Les dialogues de ce films sont formidables; on a envie de les écrire en même temps qu'on les entend. Prévert, oui l'immense Prévert qui nous réjouit ainsi; dommage qu'il ne soit pas aussi bon scénariste... . La distribution est également perfectible, du moins le jeu laisse à désirer, beaucoup jouant dans des registres différents, ce qui enlève beaucoup de crédibilité à l'ensemble. Si le personnage de Vilar permet un registre différent (et Vilar le fait très bien, entre devin de tragédie antique et clochard céleste tout à fait de son époque: on se demande même si sa silhouette longue et maigre, son visage mal rasé sans être barbu ne cherche pas à évoquer un rescapé des camps de concentration) les autres sont soit en retrait (Montand) soit excessifs par un jeu théâtral qui, s'il passe la rampe, ne convient guère à la caméra et aux plans rapprochés qu'elle permet. Seul Brasseur s'en sort; tandis que Carette est insupportable (moins que chez Renoir toutefois, car ici Carné le tient et, surtout, le texte de Prévert s'impose dans la drôlerie, aussi le pitre n'a plus qu'à bien se tenir).
Mais, grâce aux images, aux lumières, aux décors, aux mouvements de camera, se dégagent une atmosphère formidable faite à la fois de noirceur et d'humanité , et qui, mérite d'être soulignée. A à l'heure des réglemente de compte de l'époque Prévert propose de régler ces comptes par la Parole, par le Verbe, et c'est immensément humaniste.
On est loin, alors que l'époque s'y prêtait absolument, du manichéisme des films grand public contemporains.

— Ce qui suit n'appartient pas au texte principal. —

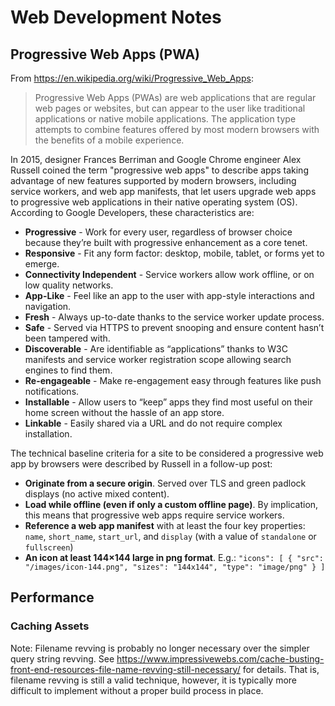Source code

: # Web Development Notes


## Progressive Web Apps (PWA)

From https://en.wikipedia.org/wiki/Progressive_Web_Apps:

> Progressive Web Apps (PWAs) are web applications that are regular web pages or
> websites, but can appear to the user like traditional applications or native
> mobile applications.  The application type attempts to combine features offered
> by most modern browsers with the benefits of a mobile experience.

In 2015, designer Frances Berriman and Google Chrome engineer Alex Russell
coined the term "progressive web apps" to describe apps taking advantage of new
features supported by modern browsers, including service workers, and web app
manifests, that let users upgrade web apps to progressive web applications in
their native operating system (OS).  According to Google Developers, these
characteristics are:

* **Progressive** - Work for every user, regardless of browser choice because
  they’re built with progressive enhancement as a core tenet.
* **Responsive** - Fit any form factor: desktop, mobile, tablet, or forms yet to
  emerge.
* **Connectivity Independent** - Service workers allow work offline, or on low
  quality networks.
* **App-Like** - Feel like an app to the user with app-style interactions and
  navigation.
* **Fresh** - Always up-to-date thanks to the service worker update process.
* **Safe** - Served via HTTPS to prevent snooping and ensure content hasn’t been
  tampered with.
* **Discoverable** - Are identifiable as “applications” thanks to W3C manifests
  and service worker registration scope allowing search engines to find them.
* **Re-engageable** - Make re-engagement easy through features like push
  notifications.
* **Installable** - Allow users to “keep” apps they find most useful on their home
  screen without the hassle of an app store.
* **Linkable** - Easily shared via a URL and do not require complex installation.

The technical baseline criteria for a site to be considered a progressive web
app by browsers were described by Russell in a follow-up post:

* **Originate from a secure origin**.  Served over TLS and green padlock displays
  (no active mixed content).
* **Load while offline (even if only a custom offline page)**.  By implication,
  this means that progressive web apps require service workers.
* **Reference a web app manifest** with at least the four key properties: `name`,
  `short_name`, `start_url`, and `display` (with a value of `standalone` or
  `fullscreen`)
* **An icon at least 144×144 large in png format**. E.g.: `"icons": [ { "src":
  "/images/icon-144.png", "sizes": "144x144", "type": "image/png" } ]`


## Performance

### Caching Assets

Note: Filename revving is probably no longer necessary over the simpler query
string revving.  See
https://www.impressivewebs.com/cache-busting-front-end-resources-file-name-revving-still-necessary/
for details.  That is, filename revving is still a valid technique, however, it
is typically more difficult to implement without a proper build process in
place.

Enfin la musique, notamment le thème principal qui deviendra un des tubes planétaires les plus joués dans tous les styles musicaux sous le titre "les feuilles mortes", bonifie formidablement ce film car elle est partie prenante, et pas du tout en accompagnement de la psychologie de tel ou tel personnage à un moment donné, ou en soulignements d’événements remarquables et qu'il faut donner à remarquer ou encore en illustration permettant de combler un silence qu'on ne sait pas gérer.